### WORK TO BE COMPLETED
Can you write out the full Neil Haskell biography below, word for word?

### PAGE EXTRACT

______________________________

- Born: April 16, 1987 (age 39) Buffalo, New York, United States
- Occupation: Contemporary dancer

= Neil Haskell =

American contemporary dancer (born 1987)

Neil David Haskell (born April 16, 1987) is an American contemporary dancer and actor. He is best known as a contestant on So You Think You Can Dance where he placed third in the top four. On April 22, 2008, he began performing in the Off-Broadway musical Altar Boyz as Luke. Neil later joined The West Side Story National Tour as Snowboy, and in spring 2012 began touring in the show Bring It On: The Musical as Steven. He also returned as an All-Star in Season 7 of SYTYCD. He played King George in the national touring company of Hamilton: An American Musical.

== Early life and education ==
Haskell was born in Buffalo, New York and raised in nearby Clarence Center. He first started dancing at age five at the David DeMarie Dance Studio in Clarence, New York and at the American Academy of Ballet in Williamsville, New York, And David De Marie Dance studio in Clarence, New york. He also had small roles in movies. At age 15, he began intensive training in ballet at the Chautauqua Institution for three summers. Haskell was raised in Clarence Center, New York and graduated from Clarence High School (Clarence, New York) in 2005. He attended Point Park University for a year, majoring in dance. Haskell has described his dance style as jazz/ballet. He earned the title of "Male Dancer of the Year" at the American Dance Awards in 2005. He got his Equity card the summer before auditioning for So You Think You Can Dance.

______________________________

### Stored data
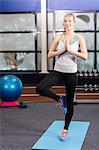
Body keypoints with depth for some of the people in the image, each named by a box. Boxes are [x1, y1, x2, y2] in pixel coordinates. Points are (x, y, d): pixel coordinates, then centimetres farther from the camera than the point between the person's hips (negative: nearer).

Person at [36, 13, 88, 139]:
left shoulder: (79, 38, -2)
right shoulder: (58, 37, 1)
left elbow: (85, 56, -11)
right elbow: (49, 55, 1)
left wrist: (70, 50, -15)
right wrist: (62, 50, -12)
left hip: (71, 73, -1)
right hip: (57, 71, 1)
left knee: (69, 102, 8)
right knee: (40, 88, -23)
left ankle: (65, 129, 26)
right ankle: (59, 99, 5)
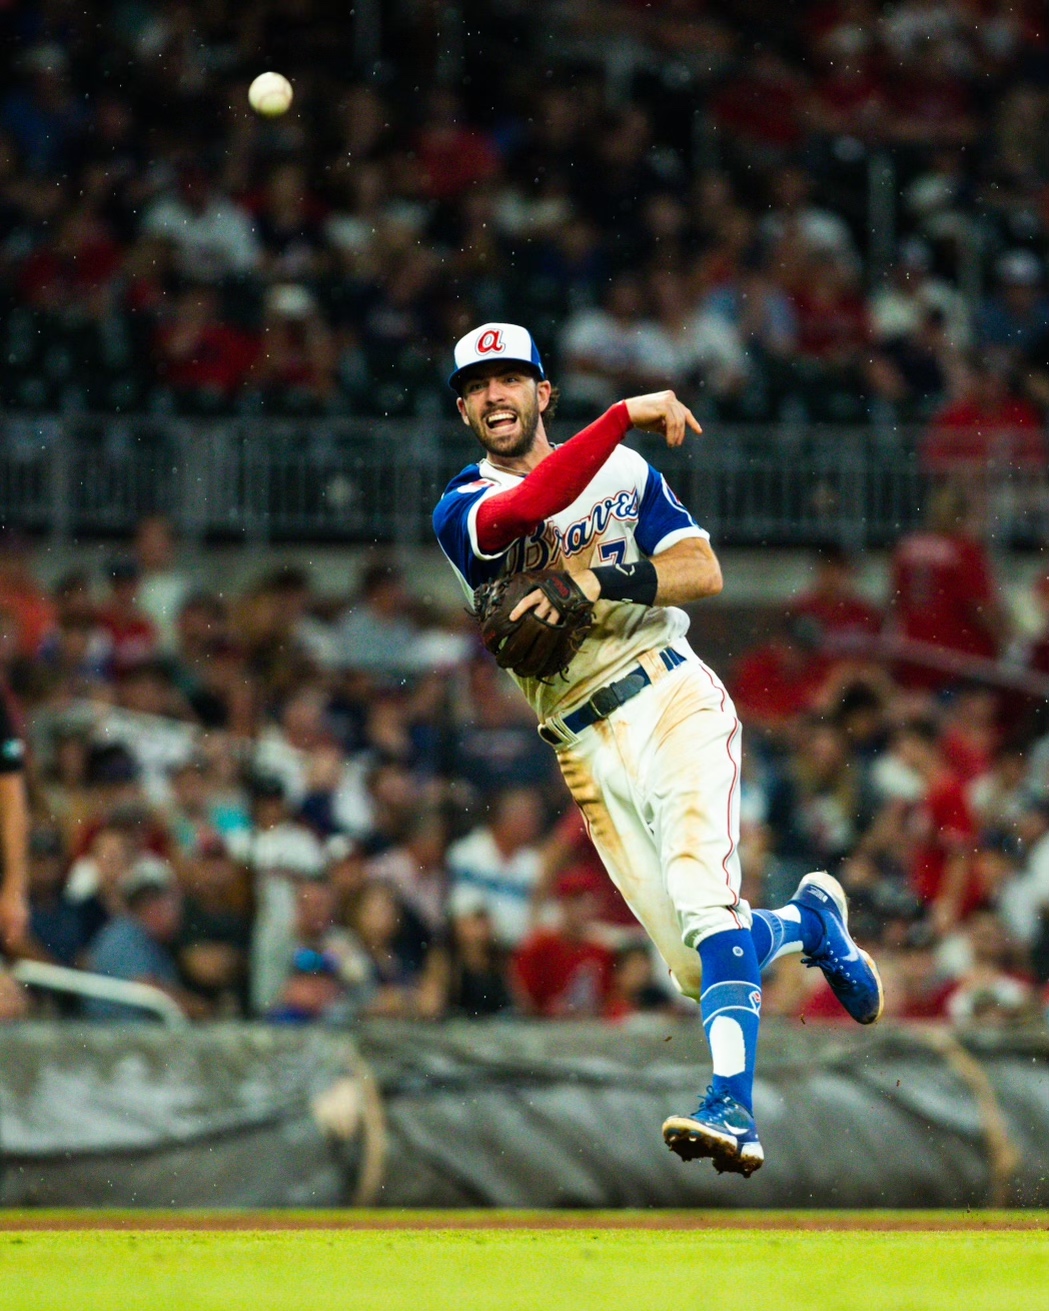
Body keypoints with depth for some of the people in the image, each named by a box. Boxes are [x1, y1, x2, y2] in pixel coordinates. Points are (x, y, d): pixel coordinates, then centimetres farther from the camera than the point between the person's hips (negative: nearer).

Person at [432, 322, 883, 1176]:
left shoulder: (623, 470, 10)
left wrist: (599, 583, -17)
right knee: (699, 969, 0)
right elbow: (527, 506, -21)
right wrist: (628, 415, -24)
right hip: (589, 753, 2)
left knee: (705, 902, -25)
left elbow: (703, 570, -2)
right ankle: (810, 922, 32)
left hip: (674, 701, -2)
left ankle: (733, 1109, -36)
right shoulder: (462, 511, 2)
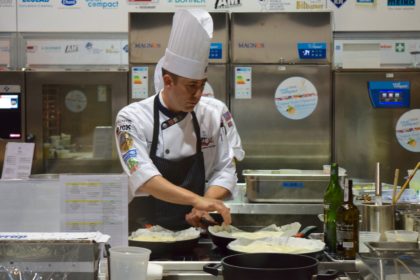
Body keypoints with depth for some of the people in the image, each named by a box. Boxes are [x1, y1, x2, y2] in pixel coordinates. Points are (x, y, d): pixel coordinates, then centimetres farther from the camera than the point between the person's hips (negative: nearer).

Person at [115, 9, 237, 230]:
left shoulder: (209, 118, 3)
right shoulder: (132, 118, -9)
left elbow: (224, 170, 7)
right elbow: (143, 176, -22)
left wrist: (204, 205, -12)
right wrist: (198, 200, -33)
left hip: (194, 230, 3)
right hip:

______________________________

### SOLUTION TO THIS EXERCISE
- Born: April 16, 1987 (age 39) Buffalo, New York, United States
- Occupation: Contemporary dancer

= Neil Haskell =

American contemporary dancer (born 1987)

Neil David Haskell (born April 16, 1987) is an American contemporary dancer and actor. He is best known as a contestant on So You Think You Can Dance where he placed third in the top four. On April 22, 2008, he began performing in the Off-Broadway musical Altar Boyz as Luke. Neil later joined The West Side Story National Tour as Snowboy, and in spring 2012 began touring in the show Bring It On: The Musical as Steven. He also returned as an All-Star in Season 7 of SYTYCD. He played King George in the national touring company of Hamilton: An American Musical.

== Early life and education ==
Haskell was born in Buffalo, New York and raised in nearby Clarence Center. He first started dancing at age five at the David DeMarie Dance Studio in Clarence, New York and at the American Academy of Ballet in Williamsville, New York, And David De Marie Dance studio in Clarence, New york. He also had small roles in movies. At age 15, he began intensive training in ballet at the Chautauqua Institution for three summers. Haskell was raised in Clarence Center, New York and graduated from Clarence High School (Clarence, New York) in 2005. He attended Point Park University for a year, majoring in dance. Haskell has described his dance style as jazz/ballet. He earned the title of "Male Dancer of the Year" at the American Dance Awards in 2005. He got his Equity card the summer before auditioning for So You Think You Can Dance.